La cocina imaginada

El mundo de la cocina vivió bien tranquilo hasta mediados de los años 70 del siglo pasado. Nada ni nadie había amenazado la estabilidad durante los doscientos años anteriores, cuando estuvo regida por los principios marcados por un recetario definitivamente reglamentado. El paisaje de la alta cocina se mantuvo casi inalterable durante un largo periodo en el que se sucedieron dos personajes que dejaron todo atado y bien atado, Carême y Escoffier. La primera gran referencia de la alta cocina europea fue Marie-Antoine Carême, sucesivamente cocinero de Napoleón, el Zar Alejandro I, Jorge I de Inglaterra y los Rostchild (tal vez fuera, además, el iniciador de la saga de los cocineros viajeros). A Carême se le considera el creador de la ‘haute cuisine’, la gran rama culinaria que marcó el rumbo de las grandes mesas occidentales tras la revolución francesa. Lo suyo eran el rigor y el peso de las presentaciones alambicadas.

Augusto Escoffier llegaría un siglo después para trastocar una parte de lo establecido. El autor de ‘Ma cuisine’ se esmeró en poner al día el estilo barroco y recargado de Carême. También fue creador culinario –se le adjudica la invención de los melocotones Melba y los canelones Rossini, en homenaje a dos figuras de la ópera-, pero su impulso dejó huella en algunas cosas más importantes: transformó la estructura de las cocinas, dejándolas distribuidas por partidas, dio relevancia social al cocinero y cambió el orden del servicio, plato a plato, en lugar de disponer todo a la vez sobre la mesa (a la francesa), como se hizo hasta entonces.

La alta cocina se regía por principios férreos y prácticamente inmutables, definidos en un compendio de recetas y salsas que se repetían casi eternamente, con los únicos cambios obligados por los productos de temporada. Fue así hasta que la llegada de la ‘nouvelle cuisine’, casi setenta años después, redujo el formato de los platos, aligerando al tiempo las salsas y los puntos de cocción. Lanzada al mundo por Paul Bocuse, no pretendía mucho más, pero abrió la puerta de la creatividad culinaria, expresada al máximo nivel con la ‘nueva cocina vasca’.

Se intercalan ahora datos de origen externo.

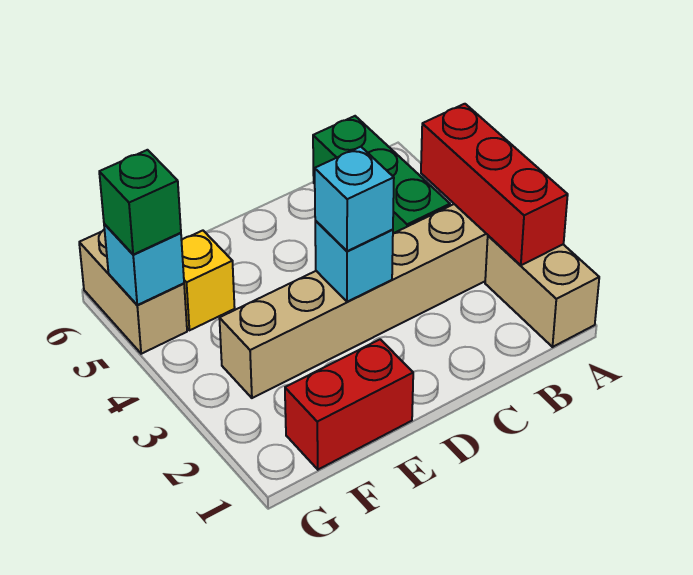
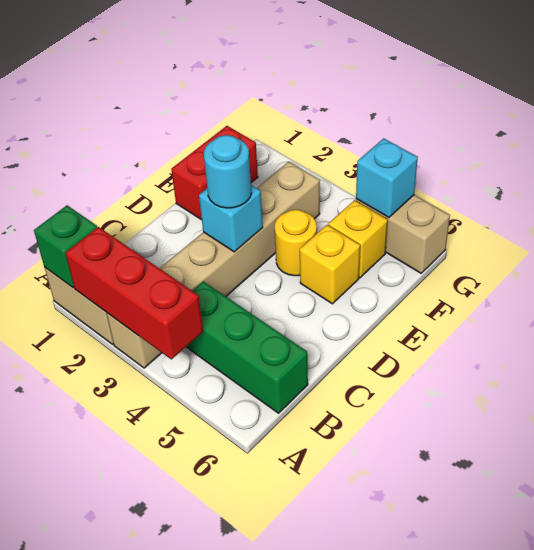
cyan 1x1 brick [315,147,394,251] -> cyan 1x1 round brick [204,135,251,208]
none -> yellow 1x1 round brick [275,210,317,276]
none -> yellow 1x1 brick [300,225,360,304]
green 1x1 brick [99,150,181,254] -> green 1x1 brick moved to [34,205,97,287]

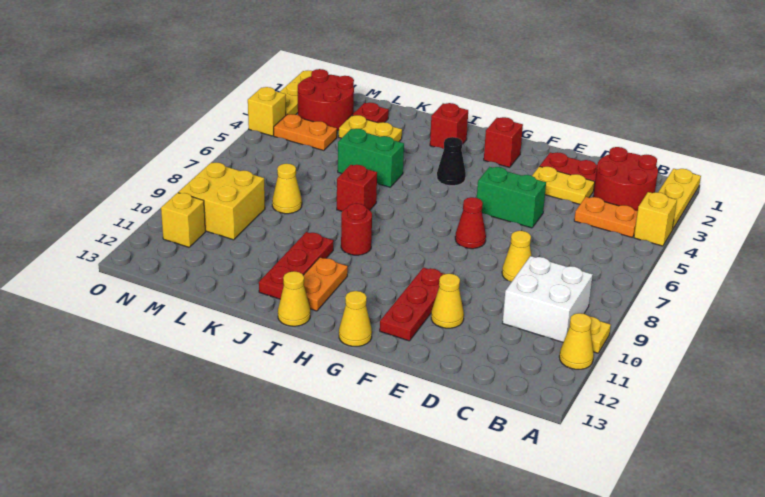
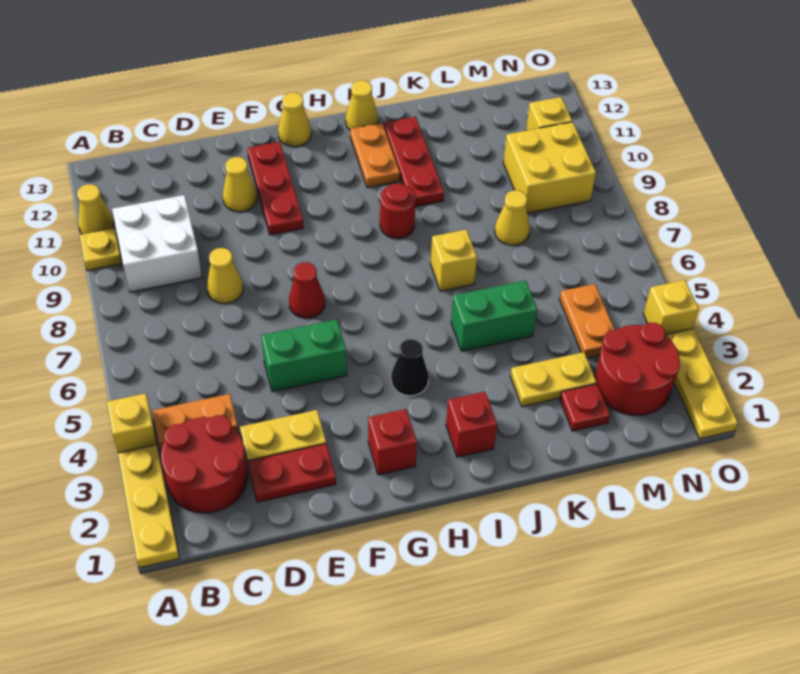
red 1x1 brick [337,165,377,211] -> yellow 1x1 brick [431,229,477,291]
orange 1x2 plate [274,114,337,150] -> orange 1x2 plate turned to [559,284,615,358]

Corrían los años finales de los 70, las cocinas vivían momentos particularmente inquietos y nadie sabía nada de un cocinero llamado Ferran Adrià. Ni siquiera él mismo. Por entonces no había ingresado en el ejército para realizar el servicio militar obligatorio, que fue donde pisó su primera cocina profesional. Fermi Puig le llevaría a El Bulli en el 83, en el 85 compartía la jefatura e cocina con Christian Lutaud y poco después quedó solo para instalarse en terrenos jamás transitados por la alta cocina. Primero llegaron los guiños a la cocina popular, abriendo espacios para la parrilla o el aceite de oliva, vetados por el clasicismo culinario y relegados al recetario tradicional. Después, la gran transformación, con el desarrollo de tendencias y la investigación como valor culinario. Allí nacieron conceptos, técnicas y útiles culinarios que han definido la cocina de las dos últimas décadas.

El gran valor del trabajo de Ferran Adrià está en haber elevado la creatividad a su máxima expresión. Durante más de una década, su restaurante lanzó al mercado una propuesta culinaria completamente diferente, novedosa y arriesgada, en cada temporada. Ciento cincuenta platos rompedores, llamativos, a veces extraños y otras fascinantes que plantearon la cocina en una nueva dimensión.

Con Adrià la cocina dejó de ser aprendida, fruto de la repetición sistemática de fórmulas, técnicas y tratamientos, para pasar a ser imaginada; una búsqueda constante de quimeras casi imposibles. Perseguían un sabor y trabajaban hasta alcanzarlo. Nada volvió a ser igual en el mundo de la cocina. Para nadie. Ni en la alta cocina ni en las otras.